• _Information shown_
»»

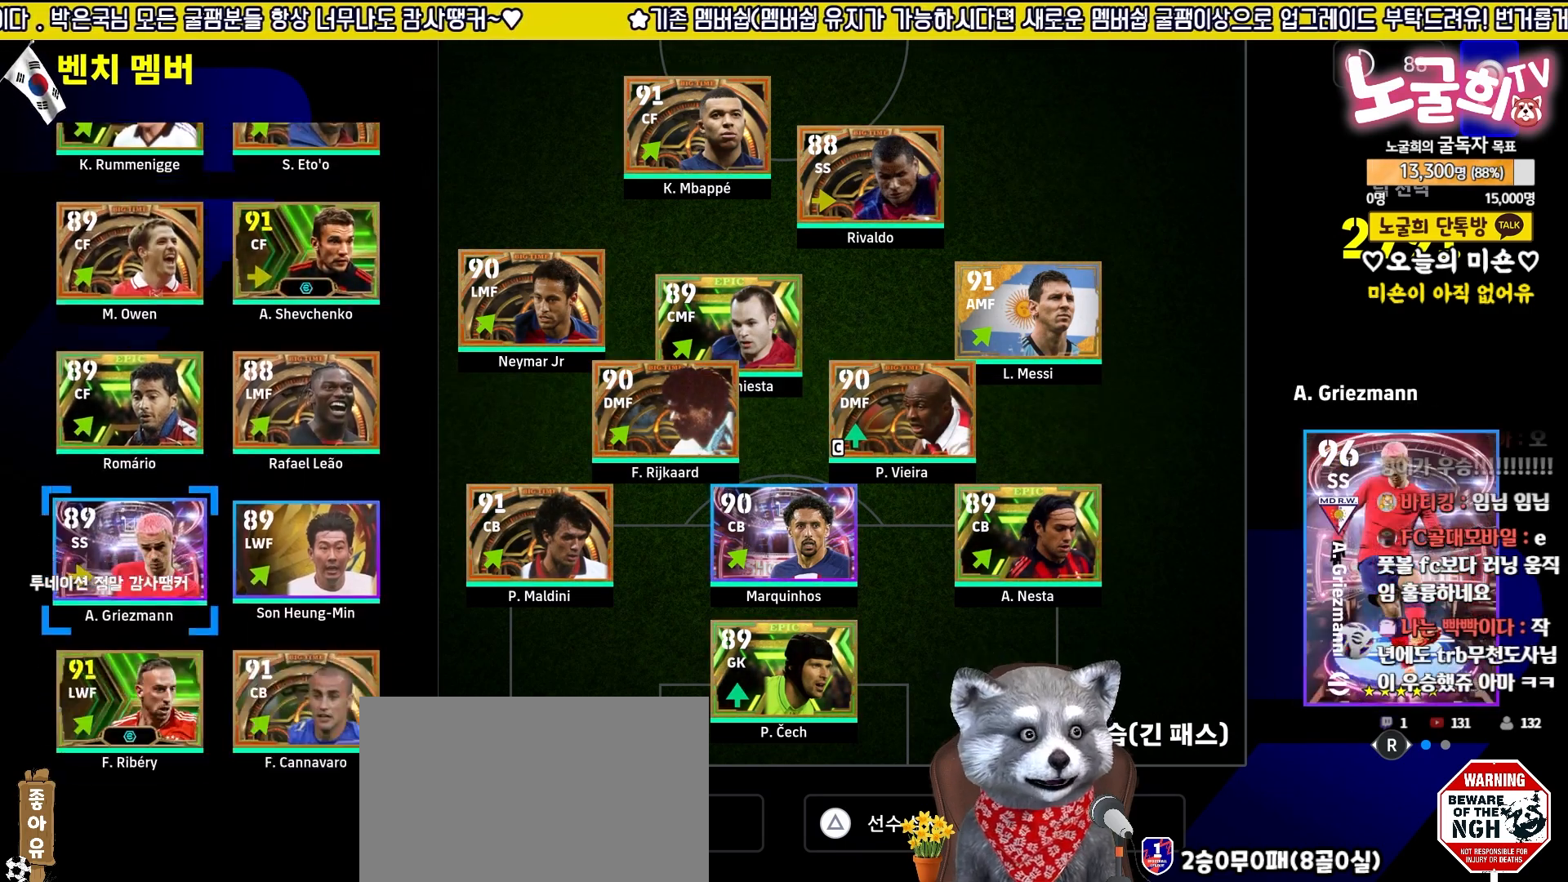
{"buttons": [], "left_stick": "center", "right_stick": "center", "events": [[67, "DPAD_DOWN", "down"], [150, "DPAD_DOWN", "up"], [217, "DPAD_DOWN", "down"], [317, "DPAD_DOWN", "up"]]}
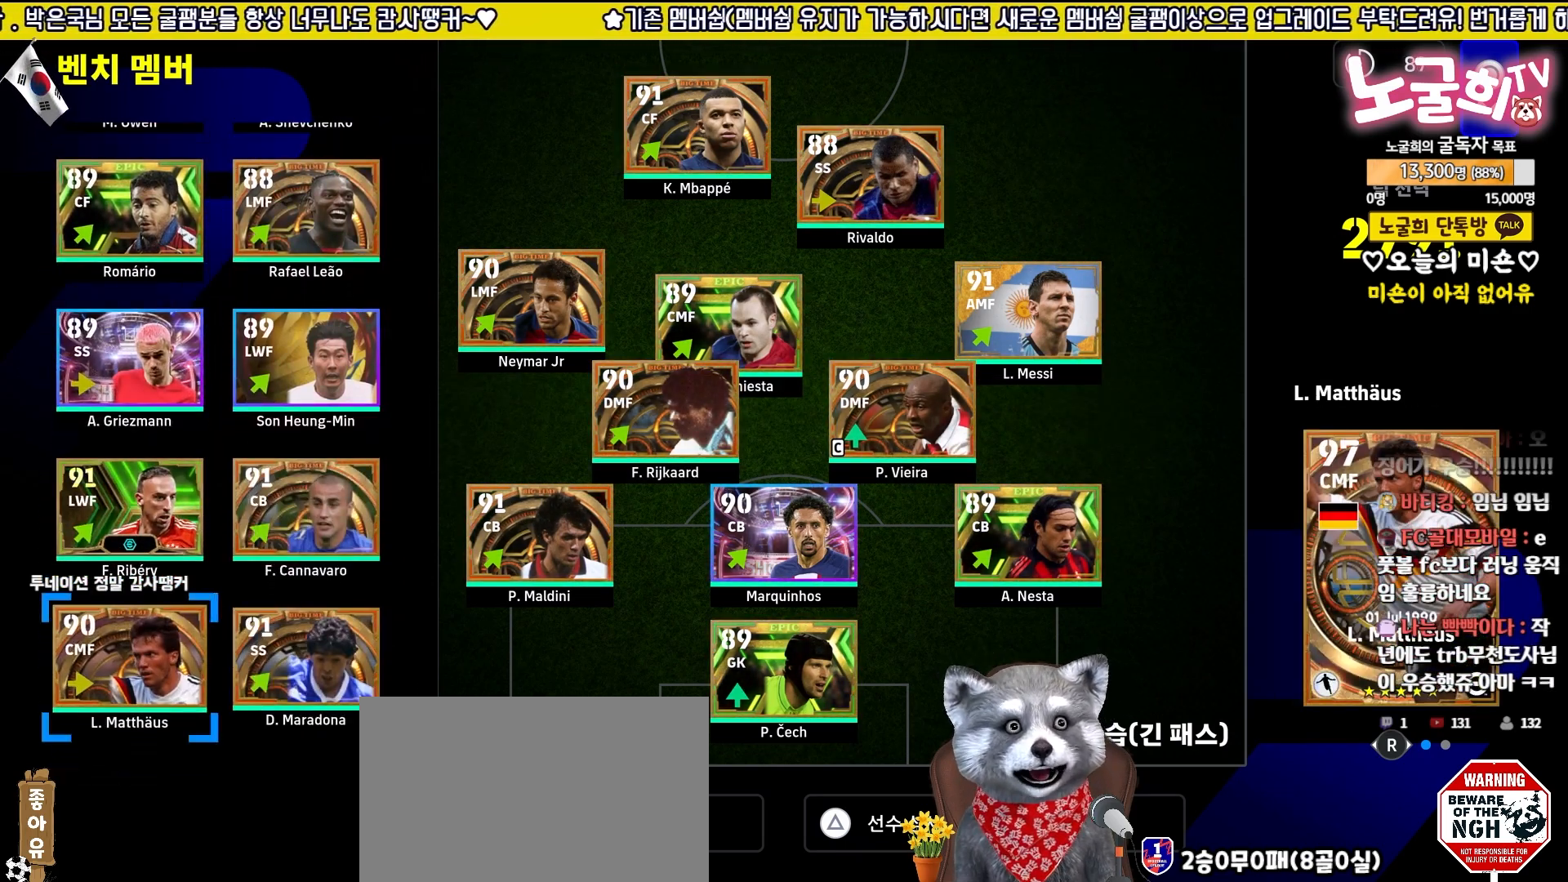
{"buttons": ["DPAD_UP"], "left_stick": "center", "right_stick": "center", "events": [[17, "DPAD_RIGHT", "down"], [100, "DPAD_RIGHT", "up"], [267, "DPAD_RIGHT", "down"], [333, "DPAD_RIGHT", "up"], [483, "DPAD_UP", "down"]]}
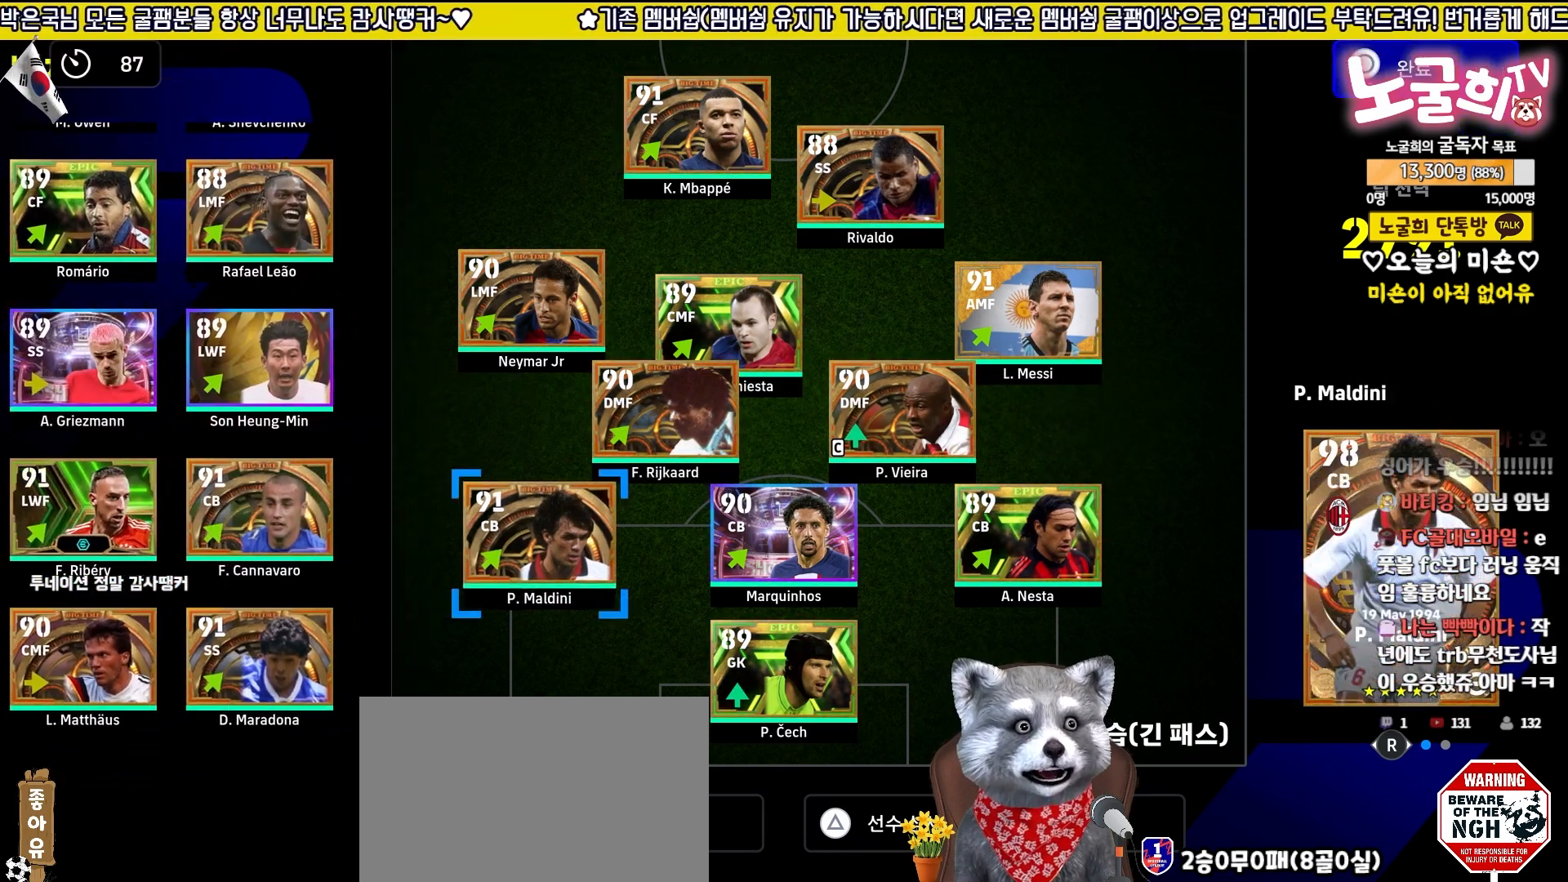
{"buttons": ["DPAD_LEFT"], "left_stick": "center", "right_stick": "center", "events": [[50, "DPAD_UP", "up"], [250, "DPAD_LEFT", "down"], [333, "DPAD_LEFT", "up"], [417, "DPAD_LEFT", "down"]]}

««

• _What you need to do_
Repeat the listing above verbatim, but exclude the pictures it contains.

• _Answer box_
{"buttons": [], "left_stick": "center", "right_stick": "center", "events": [[67, "DPAD_DOWN", "down"], [150, "DPAD_DOWN", "up"], [217, "DPAD_DOWN", "down"], [317, "DPAD_DOWN", "up"]]}
{"buttons": ["DPAD_UP"], "left_stick": "center", "right_stick": "center", "events": [[17, "DPAD_RIGHT", "down"], [100, "DPAD_RIGHT", "up"], [267, "DPAD_RIGHT", "down"], [333, "DPAD_RIGHT", "up"], [483, "DPAD_UP", "down"]]}
{"buttons": ["DPAD_LEFT"], "left_stick": "center", "right_stick": "center", "events": [[50, "DPAD_UP", "up"], [250, "DPAD_LEFT", "down"], [333, "DPAD_LEFT", "up"], [417, "DPAD_LEFT", "down"]]}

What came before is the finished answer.